__Document segment__
▬▬▬▬▬▬

And so to them, you're just a part of their day. When they see you out, it's like, "Oh my gosh." I had people tell, "You were just in my bedroom this morning." I'm like, "That's crazy." So I think that's a lot of it.
Dan Heath:
Fascinating. Totally fascinating. So Lacey, we always have a lightning round of questions with our guests on the podcast. So let me fire away here.
Lacey Swope:
Okay.
Dan Heath:
I can't wait to hear your answer to this one. What's a word or phrase that only someone from your profession would be likely to know and what does it mean?
Lacey Swope:
The deformation zone. I think that's a good one. The deformation zone. There are so many. There are so many terms in meteorology that are just, they sound so cool and I love talking about them, but that's something that anyone in meteorology knows that's where the excitement's going to happen. Because the truth is we all love severe weather. We live for it. We love it. And so you want to see deformation, which is winds just above the surface that are going and spreading out. When winds above the surface spread out, it's almost like a fan blowing up above our heads. Well, that automatically creates a sort of vacuum at the surface and causes air to rise. So wherever you have the greatest deformation, you've got the most rising air. You need that to get a super cell. You need that to get a tornado. So we're constantly looking for regions of deformation.

▬▬▬▬▬▬

__Information given__

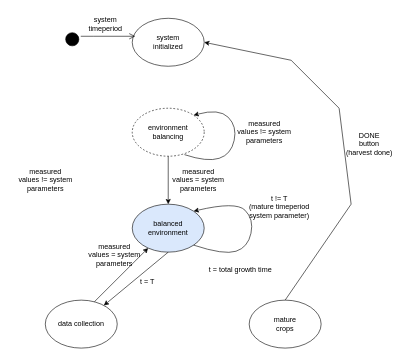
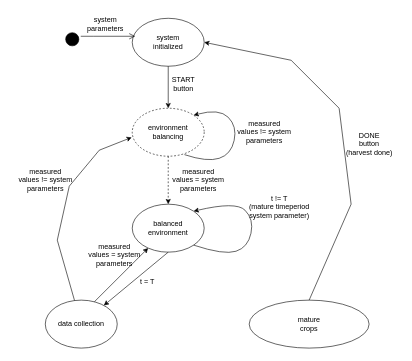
  <mxCell id="0" />
  <mxCell id="1" parent="0" />
  <mxCell id="2" value="system&lt;br&gt;initialized" style="ellipse;whiteSpace=wrap;html=1;" vertex="1" parent="1"><mxGeometry x="220" y="30" width="120" height="80" as="geometry" /></mxCell>
  <mxCell id="3" value="environment&lt;br&gt;balancing" style="ellipse;whiteSpace=wrap;html=1;dashed=1;" vertex="1" parent="1"><mxGeometry x="220" y="180" width="120" height="80" as="geometry" /></mxCell>
- <mxCell id="4" value="balanced&lt;br&gt;environment" style="ellipse;whiteSpace=wrap;html=1;fillColor=#dae8fc;" vertex="1" parent="1"><mxGeometry x="220" y="340" width="120" height="80" as="geometry" /></mxCell>
+ <mxCell id="4" value="balanced&lt;br&gt;environment" style="ellipse;whiteSpace=wrap;html=1;" vertex="1" parent="1"><mxGeometry x="220" y="340" width="120" height="80" as="geometry" /></mxCell>
  <mxCell id="5" value="data collection" style="ellipse;whiteSpace=wrap;html=1;" vertex="1" parent="1"><mxGeometry x="75" y="500" width="120" height="80" as="geometry" /></mxCell>
- <mxCell id="6" value="mature&lt;br&gt;crops" style="ellipse;whiteSpace=wrap;html=1;" vertex="1" parent="1"><mxGeometry x="415" y="500" width="120" height="80" as="geometry" /></mxCell>
- <mxCell id="8" value="" style="endArrow=classic;html=1;rounded=0;exitX=0.5;exitY=1;exitDx=0;exitDy=0;entryX=0.5;entryY=0;entryDx=0;entryDy=0;" edge="1" parent="1" source="3" target="4"><mxGeometry width="50" height="50" relative="1" as="geometry"><mxPoint x="295" y="350" as="sourcePoint" /><mxPoint x="345" y="300" as="targetPoint" /></mxGeometry></mxCell>
+ <mxCell id="6" value="mature&lt;br&gt;crops" style="ellipse;whiteSpace=wrap;html=1;" vertex="1" parent="1"><mxGeometry x="415" y="500" width="200" height="80" as="geometry" /></mxCell>
+ <mxCell id="7" value="" style="endArrow=classic;html=1;rounded=0;exitX=0.5;exitY=1;exitDx=0;exitDy=0;entryX=0.5;entryY=0;entryDx=0;entryDy=0;" edge="1" parent="1" source="2" target="3"><mxGeometry width="50" height="50" relative="1" as="geometry"><mxPoint x="295" y="150" as="sourcePoint" /><mxPoint x="345" y="100" as="targetPoint" /></mxGeometry></mxCell>
+ <mxCell id="8" value="" style="endArrow=classic;html=1;rounded=0;exitX=0.5;exitY=1;exitDx=0;exitDy=0;entryX=0.5;entryY=0;entryDx=0;entryDy=0;dashed=1;" edge="1" parent="1" source="3" target="4"><mxGeometry width="50" height="50" relative="1" as="geometry"><mxPoint x="295" y="350" as="sourcePoint" /><mxPoint x="345" y="300" as="targetPoint" /></mxGeometry></mxCell>
  <mxCell id="9" value="" style="endArrow=classic;html=1;rounded=0;exitX=0.5;exitY=1;exitDx=0;exitDy=0;" edge="1" parent="1" source="4" target="5"><mxGeometry width="50" height="50" relative="1" as="geometry"><mxPoint x="295" y="420" as="sourcePoint" /><mxPoint x="345" y="370" as="targetPoint" /></mxGeometry></mxCell>
+ <mxCell id="10" value="" style="endArrow=classic;html=1;rounded=0;entryX=-0.008;entryY=0.608;entryDx=0;entryDy=0;entryPerimeter=0;" edge="1" parent="1" source="5" target="3"><mxGeometry width="50" height="50" relative="1" as="geometry"><mxPoint x="295" y="270" as="sourcePoint" /><mxPoint x="345" y="220" as="targetPoint" /><Array as="points"><mxPoint x="95" y="400" /><mxPoint x="115" y="310" /><mxPoint x="165" y="250" /></Array></mxGeometry></mxCell>
  <mxCell id="11" value="" style="endArrow=classic;html=1;rounded=0;exitX=0.5;exitY=0;exitDx=0;exitDy=0;entryX=1;entryY=0.5;entryDx=0;entryDy=0;" edge="1" parent="1" source="6" target="2"><mxGeometry width="50" height="50" relative="1" as="geometry"><mxPoint x="295" y="270" as="sourcePoint" /><mxPoint x="345" y="220" as="targetPoint" /><Array as="points"><mxPoint x="585" y="340" /><mxPoint x="565" y="180" /><mxPoint x="485" y="100" /></Array></mxGeometry></mxCell>
  <mxCell id="12" value="" style="endArrow=classic;html=1;rounded=0;exitX=0.683;exitY=0.033;exitDx=0;exitDy=0;exitPerimeter=0;" edge="1" parent="1" source="5" target="4"><mxGeometry width="50" height="50" relative="1" as="geometry"><mxPoint x="295" y="470" as="sourcePoint" /><mxPoint x="345" y="420" as="targetPoint" /></mxGeometry></mxCell>
  <mxCell id="13" value="" style="curved=1;endArrow=classic;html=1;rounded=0;entryX=1;entryY=0;entryDx=0;entryDy=0;exitX=0.725;exitY=0.967;exitDx=0;exitDy=0;exitPerimeter=0;" edge="1" parent="1" source="3" target="3"><mxGeometry width="50" height="50" relative="1" as="geometry"><mxPoint x="295" y="270" as="sourcePoint" /><mxPoint x="345" y="220" as="targetPoint" /><Array as="points"><mxPoint x="345" y="270" /><mxPoint x="385" y="257" /><mxPoint x="395" y="210" /><mxPoint x="365" y="180" /></Array></mxGeometry></mxCell>
  <mxCell id="14" value="" style="curved=1;endArrow=classic;html=1;rounded=0;entryX=1;entryY=0;entryDx=0;entryDy=0;exitX=1;exitY=1;exitDx=0;exitDy=0;" edge="1" parent="1" source="4" target="4"><mxGeometry width="50" height="50" relative="1" as="geometry"><mxPoint x="335" y="412.36" as="sourcePoint" /><mxPoint x="350.426" y="346.716" as="targetPoint" /><Array as="points"><mxPoint x="373" y="425" /><mxPoint x="413" y="412" /><mxPoint x="423" y="365" /><mxPoint x="393" y="335" /></Array></mxGeometry></mxCell>
  <mxCell id="15" value="" style="ellipse;html=1;shape=startState;fillColor=#000000;strokeColor=#000000;" vertex="1" parent="1"><mxGeometry x="105" y="50" width="30" height="30" as="geometry" /></mxCell>
  <mxCell id="16" value="" style="edgeStyle=orthogonalEdgeStyle;html=1;verticalAlign=bottom;endArrow=open;endSize=8;strokeColor=#000000;rounded=0;fillColor=#000000;entryX=0.042;entryY=0.375;entryDx=0;entryDy=0;entryPerimeter=0;" edge="1" source="15" parent="1" target="2"><mxGeometry relative="1" as="geometry"><mxPoint x="120" y="140" as="targetPoint" /><Array as="points"><mxPoint x="155" y="60" /><mxPoint x="155" y="60" /></Array></mxGeometry></mxCell>
- <mxCell id="17" value="system&lt;br&gt;timeperiod" style="text;html=1;align=center;verticalAlign=middle;resizable=0;points=[];autosize=1;strokeColor=none;fillColor=none;" vertex="1" parent="1"><mxGeometry x="135" y="20" width="80" height="40" as="geometry" /></mxCell>
+ <mxCell id="17" value="system&lt;br&gt;parameters" style="text;html=1;align=center;verticalAlign=middle;resizable=0;points=[];autosize=1;strokeColor=none;fillColor=none;" vertex="1" parent="1"><mxGeometry x="135" y="20" width="80" height="40" as="geometry" /></mxCell>
+ <mxCell id="18" value="START &lt;br&gt;button" style="text;html=1;align=center;verticalAlign=middle;resizable=0;points=[];autosize=1;strokeColor=none;fillColor=none;" vertex="1" parent="1"><mxGeometry x="275" y="120" width="60" height="40" as="geometry" /></mxCell>
  <mxCell id="19" value="measured&lt;br&gt;values != system&lt;br&gt;parameters" style="text;html=1;align=center;verticalAlign=middle;resizable=0;points=[];autosize=1;strokeColor=none;fillColor=none;" vertex="1" parent="1"><mxGeometry x="385" y="190" width="110" height="60" as="geometry" /></mxCell>
  <mxCell id="20" value="measured&lt;br&gt;values = system&lt;br&gt;parameters" style="text;html=1;align=center;verticalAlign=middle;resizable=0;points=[];autosize=1;strokeColor=none;fillColor=none;" vertex="1" parent="1"><mxGeometry x="275" y="270" width="110" height="60" as="geometry" /></mxCell>
  <mxCell id="21" value="t != T &lt;br&gt;(mature timeperiod&lt;br&gt;system parameter)" style="text;html=1;align=center;verticalAlign=middle;resizable=0;points=[];autosize=1;strokeColor=none;fillColor=none;" vertex="1" parent="1"><mxGeometry x="395" y="315" width="140" height="60" as="geometry" /></mxCell>
  <mxCell id="22" value="t = T" style="text;html=1;align=center;verticalAlign=middle;resizable=0;points=[];autosize=1;strokeColor=none;fillColor=none;" vertex="1" parent="1"><mxGeometry x="220" y="455" width="50" height="30" as="geometry" /></mxCell>
  <mxCell id="23" value="measured&lt;br&gt;values = system&lt;br&gt;parameters" style="text;html=1;align=center;verticalAlign=middle;resizable=0;points=[];autosize=1;strokeColor=none;fillColor=none;" vertex="1" parent="1"><mxGeometry x="135" y="395" width="110" height="60" as="geometry" /></mxCell>
  <mxCell id="24" value="measured&lt;br&gt;values != system&lt;br&gt;parameters" style="text;html=1;align=center;verticalAlign=middle;resizable=0;points=[];autosize=1;strokeColor=none;fillColor=none;" vertex="1" parent="1"><mxGeometry x="20" y="270" width="110" height="60" as="geometry" /></mxCell>
- <mxCell id="25" value="t = total growth time" style="text;html=1;align=center;verticalAlign=middle;resizable=0;points=[];autosize=1;strokeColor=none;fillColor=none;" vertex="1" parent="1"><mxGeometry x="335" y="435" width="130" height="30" as="geometry" /></mxCell>
  <mxCell id="26" value="DONE &lt;br&gt;button&lt;br&gt;(harvest done)" style="text;html=1;align=center;verticalAlign=middle;resizable=0;points=[];autosize=1;strokeColor=none;fillColor=none;" vertex="1" parent="1"><mxGeometry x="565" y="210" width="100" height="60" as="geometry" /></mxCell>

▬▬▬▬▬▬

__Job__
Reproduce, word for word, the stretch of the interview excerpt from "And so to them, you're" through "a lot of it.". The records were drawn from a separate source and have no connection to the interview excerpt.

__Solution to the problem__
And so to them, you're just a part of their day. When they see you out, it's like, "Oh my gosh." I had people tell, "You were just in my bedroom this morning." I'm like, "That's crazy." So I think that's a lot of it.